-------- Record extracts --------

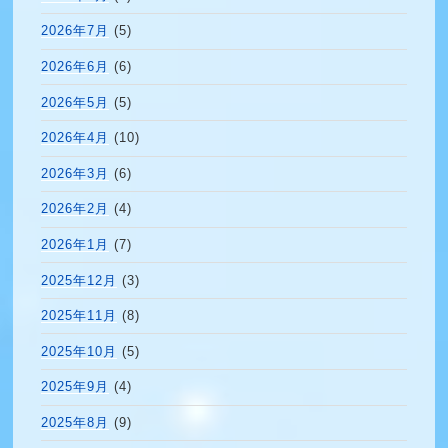
2026年7月
(5)
2026年6月
(6)
2026年5月
(5)
2026年4月
(10)
2026年3月
(6)
2026年2月
(4)
2026年1月
(7)
2025年12月
(3)
2025年11月
(8)
2025年10月
(5)
2025年9月
(4)
2025年8月
(9)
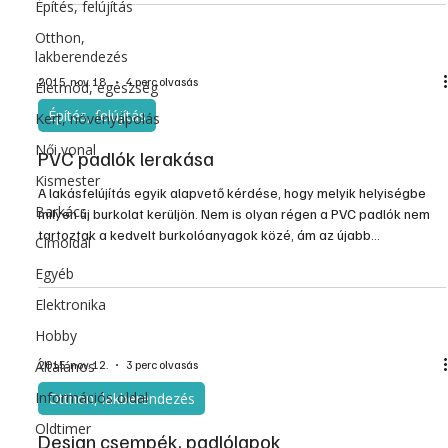
Építés, felújítás
Otthon,
lakberendezés
2015. nov. 18.
4 perc olvasás
Életmód, egészség
Építés, felújítás
Kert, növényápolás
Női vonal
PVC padlók lerakása
Kismester
A lakásfelújítás egyik alapvető kérdése, hogy melyik helyiségbe
Barkács
milyen új burkolat kerüljön. Nem is olyan régen a PVC padlók nem
tartoztak a kedvelt burkolóanyagok közé, ám az újabb
Címoldal
fejlesztéseknek köszönhetően sokat javult a minőségük,
Egyéb
mintázatuk, textúrájuk, ami elég meghatározó a kiválasztásuknál.
Egyszerű fektetésük miatt is kedveltek, ráadásul a munkát akár
Elektronika
saját kezűleg is el lehet végezni.
Hobby
Általános
2015. nov. 12.
3 perc olvasás
Információs oldal
Otthon, lakberendezés
Oldtimer
Design csempék, padlólapok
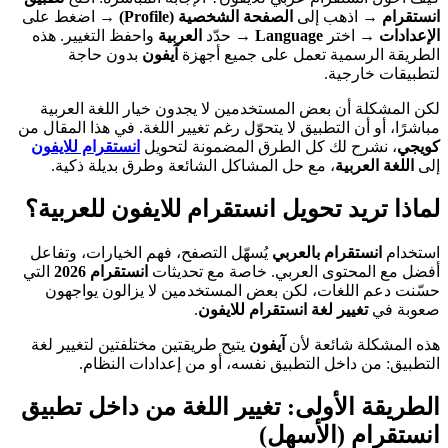
انستقرام
→ اذهب إلى
الصفحة الشخصية (Profile)
→ اضغط على
الإعدادات
→ اختر
Language
→ حدّد
العربية
واحفظ التغيير. هذه
الطريقة الرسمية تعمل على جميع أجهزة
آيفون
بدون حاجة
لتطبيقات خارجية.
لكن المشكلة أن بعض المستخدمين لا يجدون خيار اللغة العربية
مباشرًا، أو أن التطبيق لا يتحوّل رغم تغيير اللغة. في هذا المقال من
كويجي
، نشرح لك كل الطرق المضمونة لتحويل
انستقرام للايفون
إلى
اللغة العربية
، مع حل المشاكل الشائعة وطرق بديلة ذكية.
لماذا تريد تحويل انستقرام للايفون للعربية؟
استخدام
انستقرام بالعربي
يُسهّل التصفح، فهم الخيارات، وتفاعل
أفضل مع المحتوى العربي. خاصة مع تحديثات
انستقرام 2026
التي
حسّنت دعم اللغات، لكن بعض المستخدمين لا يزالون يواجهون
صعوبة في
تغيير لغة انستقرام للايفون
.
هذه المشكلة شائعة لأن
آيفون
يتيح طريقتين مختلفتين لتغيير لغة
التطبيق: من داخل التطبيق نفسه، أو من إعدادات النظام.
الطريقة الأولى: تغيير اللغة من داخل تطبيق
انستقرام (الأسهل)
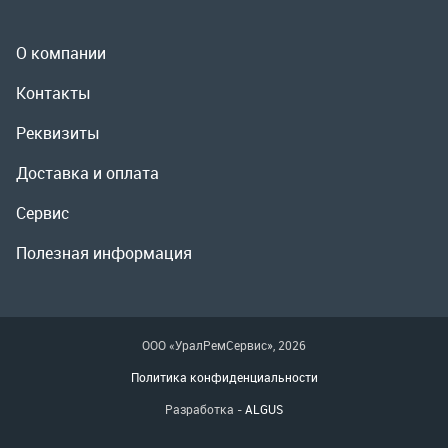
Сервис
Полезная информация
ООО «УралРемСервис», 2026
Политика конфиденциальности
Разработка -
ALGUS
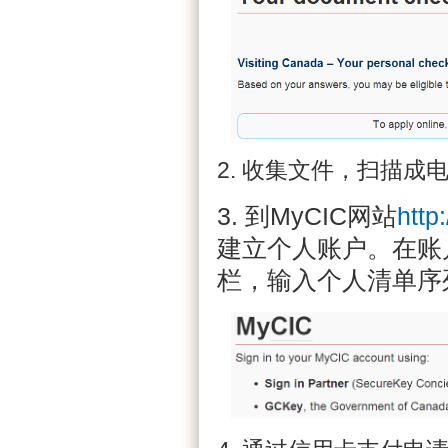
2. 收集文件，扫描成
3. 到MyCIC网站
http
建立个人账户。在账户“Visit
栏，输入个人清单序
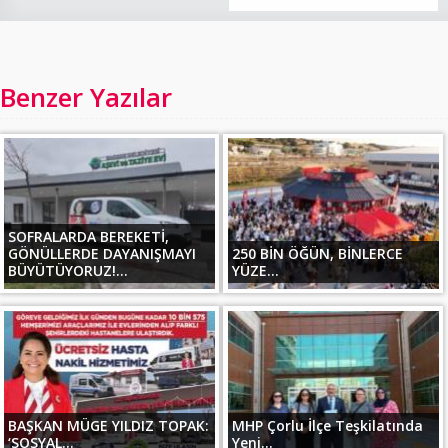
Benzer Yazılar
SOFRALARDA BEREKETİ,
GÖNÜLLERDE DAYANIŞMAYI
250 BİN ÖĞÜN, BİNLERCE
BÜYÜTÜYORUZ!...
YÜZE...
BAŞKAN MÜGE YILDIZ TOPAK:
MHP Çorlu İlçe Teşkilatında
‘SOSYAL...
Yeni...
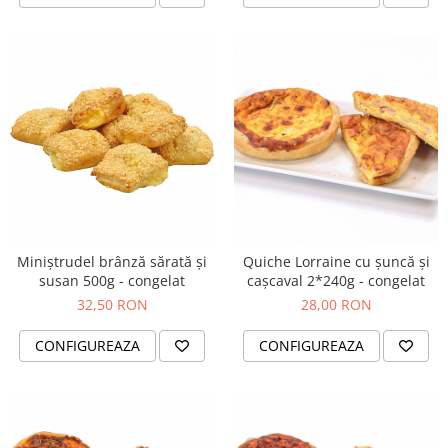
Miniștrudel brânză sărată și
Quiche Lorraine cu șuncă și
susan 500g - congelat
cașcaval 2*240g - congelat
32,50 RON
28,00 RON
CONFIGUREAZA
CONFIGUREAZA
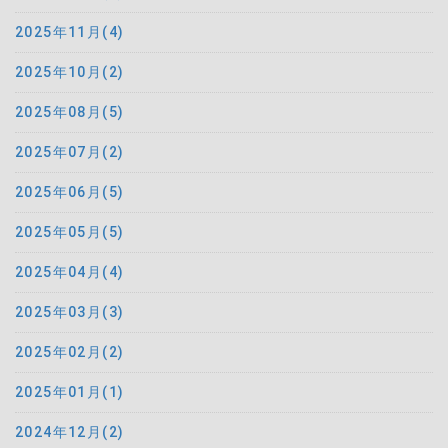
2025年11月(4)
2025年10月(2)
2025年08月(5)
2025年07月(2)
2025年06月(5)
2025年05月(5)
2025年04月(4)
2025年03月(3)
2025年02月(2)
2025年01月(1)
2024年12月(2)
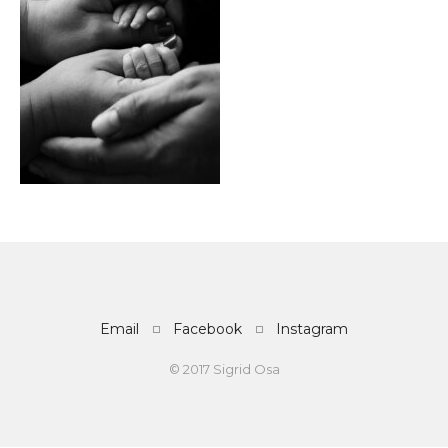
Email
Facebook
Instagram
© 2017 Sigrid Osa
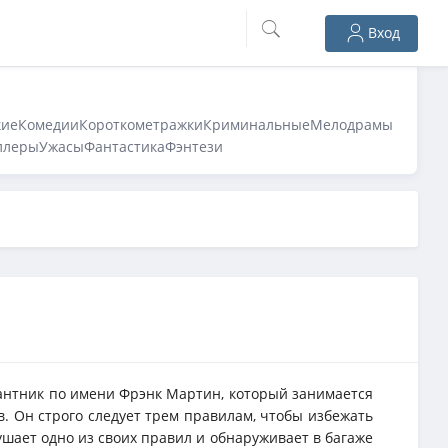
Вход
кие
Комедии
Короткометражки
Криминальные
Мелодрамы
ллеры
Ужасы
Фантастика
Фэнтези
антник по имени Фрэнк Мартин, который занимается
. Он строго следует трем правилам, чтобы избежать
шает одно из своих правил и обнаруживает в багаже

--------

Exercise brief: Read through the data above. Report each line that has the word "المستخدمين".

Written response:
لكن المشكلة أن بعض المستخدمين لا يجدون خيار اللغة العربية
حسّنت دعم اللغات، لكن بعض المستخدمين لا يزالون يواجهون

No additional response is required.